Supplied material =>
• • • • •

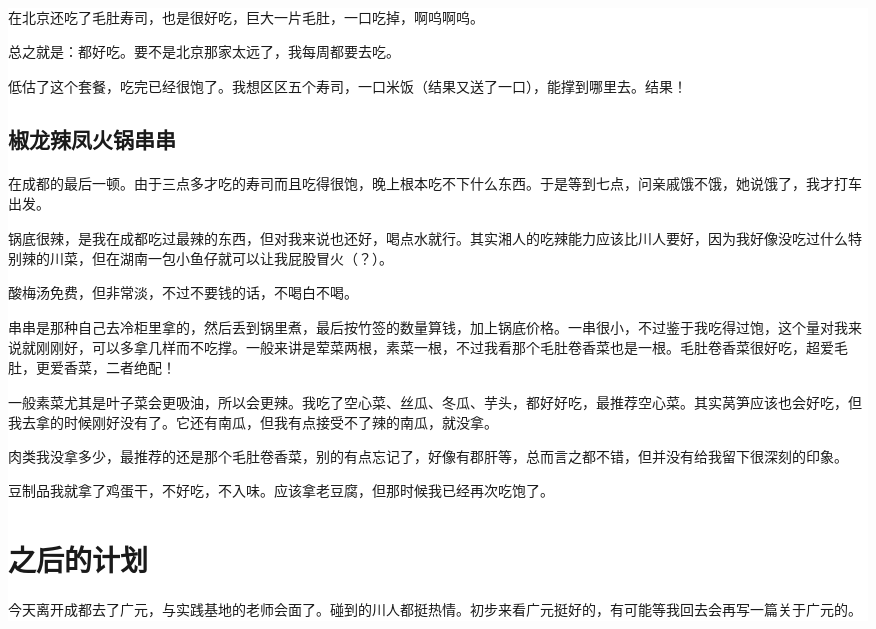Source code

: 在北京还吃了毛肚寿司，也是很好吃，巨大一片毛肚，一口吃掉，啊呜啊呜。

总之就是：都好吃。要不是北京那家太远了，我每周都要去吃。

低估了这个套餐，吃完已经很饱了。我想区区五个寿司，一口米饭（结果又送了一口），能撑到哪里去。结果！

## 椒龙辣凤火锅串串

在成都的最后一顿。由于三点多才吃的寿司而且吃得很饱，晚上根本吃不下什么东西。于是等到七点，问亲戚饿不饿，她说饿了，我才打车出发。

锅底很辣，是我在成都吃过最辣的东西，但对我来说也还好，喝点水就行。其实湘人的吃辣能力应该比川人要好，因为我好像没吃过什么特别辣的川菜，但在湖南一包小鱼仔就可以让我屁股冒火（？）。

酸梅汤免费，但非常淡，不过不要钱的话，不喝白不喝。

串串是那种自己去冷柜里拿的，然后丢到锅里煮，最后按竹签的数量算钱，加上锅底价格。一串很小，不过鉴于我吃得过饱，这个量对我来说就刚刚好，可以多拿几样而不吃撑。一般来讲是荤菜两根，素菜一根，不过我看那个毛肚卷香菜也是一根。毛肚卷香菜很好吃，超爱毛肚，更爱香菜，二者绝配！

一般素菜尤其是叶子菜会更吸油，所以会更辣。我吃了空心菜、丝瓜、冬瓜、芋头，都好好吃，最推荐空心菜。其实莴笋应该也会好吃，但我去拿的时候刚好没有了。它还有南瓜，但我有点接受不了辣的南瓜，就没拿。

肉类我没拿多少，最推荐的还是那个毛肚卷香菜，别的有点忘记了，好像有郡肝等，总而言之都不错，但并没有给我留下很深刻的印象。

豆制品我就拿了鸡蛋干，不好吃，不入味。应该拿老豆腐，但那时候我已经再次吃饱了。

# 之后的计划

今天离开成都去了广元，与实践基地的老师会面了。碰到的川人都挺热情。初步来看广元挺好的，有可能等我回去会再写一篇关于广元的。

• • • • •

What the task requires => Taking the line that contains "## 椒龙辣凤火锅串串" as the first, reproduce every line through the end of the entries exactly.

Solution to this task =>
## 椒龙辣凤火锅串串

在成都的最后一顿。由于三点多才吃的寿司而且吃得很饱，晚上根本吃不下什么东西。于是等到七点，问亲戚饿不饿，她说饿了，我才打车出发。

锅底很辣，是我在成都吃过最辣的东西，但对我来说也还好，喝点水就行。其实湘人的吃辣能力应该比川人要好，因为我好像没吃过什么特别辣的川菜，但在湖南一包小鱼仔就可以让我屁股冒火（？）。

酸梅汤免费，但非常淡，不过不要钱的话，不喝白不喝。

串串是那种自己去冷柜里拿的，然后丢到锅里煮，最后按竹签的数量算钱，加上锅底价格。一串很小，不过鉴于我吃得过饱，这个量对我来说就刚刚好，可以多拿几样而不吃撑。一般来讲是荤菜两根，素菜一根，不过我看那个毛肚卷香菜也是一根。毛肚卷香菜很好吃，超爱毛肚，更爱香菜，二者绝配！

一般素菜尤其是叶子菜会更吸油，所以会更辣。我吃了空心菜、丝瓜、冬瓜、芋头，都好好吃，最推荐空心菜。其实莴笋应该也会好吃，但我去拿的时候刚好没有了。它还有南瓜，但我有点接受不了辣的南瓜，就没拿。

肉类我没拿多少，最推荐的还是那个毛肚卷香菜，别的有点忘记了，好像有郡肝等，总而言之都不错，但并没有给我留下很深刻的印象。

豆制品我就拿了鸡蛋干，不好吃，不入味。应该拿老豆腐，但那时候我已经再次吃饱了。

# 之后的计划

今天离开成都去了广元，与实践基地的老师会面了。碰到的川人都挺热情。初步来看广元挺好的，有可能等我回去会再写一篇关于广元的。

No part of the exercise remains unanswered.